Likewise, how many of Shakespeare’s characters have been accused of having homoerotic overtones?
I honestly can’t think of a single text that would be completely innocent of homosexual characters or figures from the latest romance novel to history (Especially not any history written by Winston “Buggery and the Lash” Churchill.) to the Bible. Hell’s bells, I’ve heard someone accuse Maurice Sendak’s Wild Things as being homosexual predators in disguise!
Heh. Yeah, that’s subtext that all but stands up on a table and waves its arms around to get your attention.
“Why can’t a woman be more like a man?” indeed…
That’s Winston “Rum, Sodomy, and the Lash” Churchill, to be precise.
I’d consider it a leap, since the characters meet at the beginning of the play, when they have a chance encounter with each other and Eliza, the flower girl, with her atrocious Cockney accent:
Pickering: I am myself a student of Indian dialects; and–
Higgins: [eagerly] Are you? Do you know Colonel Pickering, the author of Spoken Sanscrit?
P: I am Colonel Pickering. Who are you?
H: Henry Higgins, author of Higgins’s Universal Alphabet.
P: [with enthusiasm] I came from India to meet you.
H: I was going to India to meet you.
I’m not sure how it came about that two intelligent male characters, or an intelligent male character reluctant to pursue a romantic relationship with a woman, has to have a homosexual subtext. The song Why Can’t a Woman be More Like a Man? suggests irritation to me, not homosexuality.
Milton’s Paradise Lost?
Actually, the song is titled: “A Hymn to Him.” Given the outright insanity of the arguments in the song (“Men are so honest, so thoroughly square…”) it goes beyond mere irritation to at least exasperation, perhaps even to a complete revisionist view of the two sexes.
Seriously, I’m not arguing in favor of the idea of the homosexual relationship between Pickering and Higgins. I only meant that compared to many such theories (such as Hamlet as a gay male) it is much less of a leap. Given the level of homophobia that this guy in Alabama is expressing, does it matter how reasonable the leap might be, so long as someone can make it?

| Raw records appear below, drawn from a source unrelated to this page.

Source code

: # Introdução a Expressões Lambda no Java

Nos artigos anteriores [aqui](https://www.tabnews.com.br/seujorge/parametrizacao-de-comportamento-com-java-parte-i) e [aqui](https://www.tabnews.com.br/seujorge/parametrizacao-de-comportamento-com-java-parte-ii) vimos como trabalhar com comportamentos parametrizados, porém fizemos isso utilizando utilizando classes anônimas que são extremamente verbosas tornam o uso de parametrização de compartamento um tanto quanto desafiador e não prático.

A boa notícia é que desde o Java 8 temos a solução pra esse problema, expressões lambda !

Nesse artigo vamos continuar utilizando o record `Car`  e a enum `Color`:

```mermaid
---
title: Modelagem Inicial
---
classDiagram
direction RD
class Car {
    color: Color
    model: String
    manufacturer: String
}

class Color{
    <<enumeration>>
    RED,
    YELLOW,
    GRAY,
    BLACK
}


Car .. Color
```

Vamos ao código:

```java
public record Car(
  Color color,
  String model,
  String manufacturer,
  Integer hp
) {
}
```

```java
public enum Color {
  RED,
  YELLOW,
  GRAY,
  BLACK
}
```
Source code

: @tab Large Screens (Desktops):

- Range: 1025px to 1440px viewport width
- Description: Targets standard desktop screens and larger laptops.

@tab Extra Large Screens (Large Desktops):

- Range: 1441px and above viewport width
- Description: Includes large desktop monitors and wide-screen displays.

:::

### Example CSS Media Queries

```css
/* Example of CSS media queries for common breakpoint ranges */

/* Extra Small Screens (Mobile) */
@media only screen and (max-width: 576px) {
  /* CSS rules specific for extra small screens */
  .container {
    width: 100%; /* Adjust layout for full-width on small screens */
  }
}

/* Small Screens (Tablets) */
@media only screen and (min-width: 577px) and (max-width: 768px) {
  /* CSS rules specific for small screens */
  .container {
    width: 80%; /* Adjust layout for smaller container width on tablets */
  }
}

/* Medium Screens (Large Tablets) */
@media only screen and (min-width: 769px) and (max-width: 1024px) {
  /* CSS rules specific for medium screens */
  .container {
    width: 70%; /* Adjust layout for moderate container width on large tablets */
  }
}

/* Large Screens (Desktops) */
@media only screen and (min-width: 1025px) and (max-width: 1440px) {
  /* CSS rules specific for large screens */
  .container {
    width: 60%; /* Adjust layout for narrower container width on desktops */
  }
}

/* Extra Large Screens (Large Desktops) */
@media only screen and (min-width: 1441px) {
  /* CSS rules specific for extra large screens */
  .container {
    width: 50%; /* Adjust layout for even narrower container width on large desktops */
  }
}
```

Well, of course it doesn’t HAVE to have a subtext. I like it mostly because it gives me a chance to snicker over quite a few lines in the script. That and it gives supervenusfreak and I a long-lasting running joke…
Yeah. Why can’t people just read something innocent and heterosexually wholesome? Like the King James Bible.
As someone who was born there and is returning there next month, I appreciate and second your statement.
Yes, of course they do. But if my child has a right to your money, would you please send some this way? She’s studying fashion design, and aced her recent algebra test.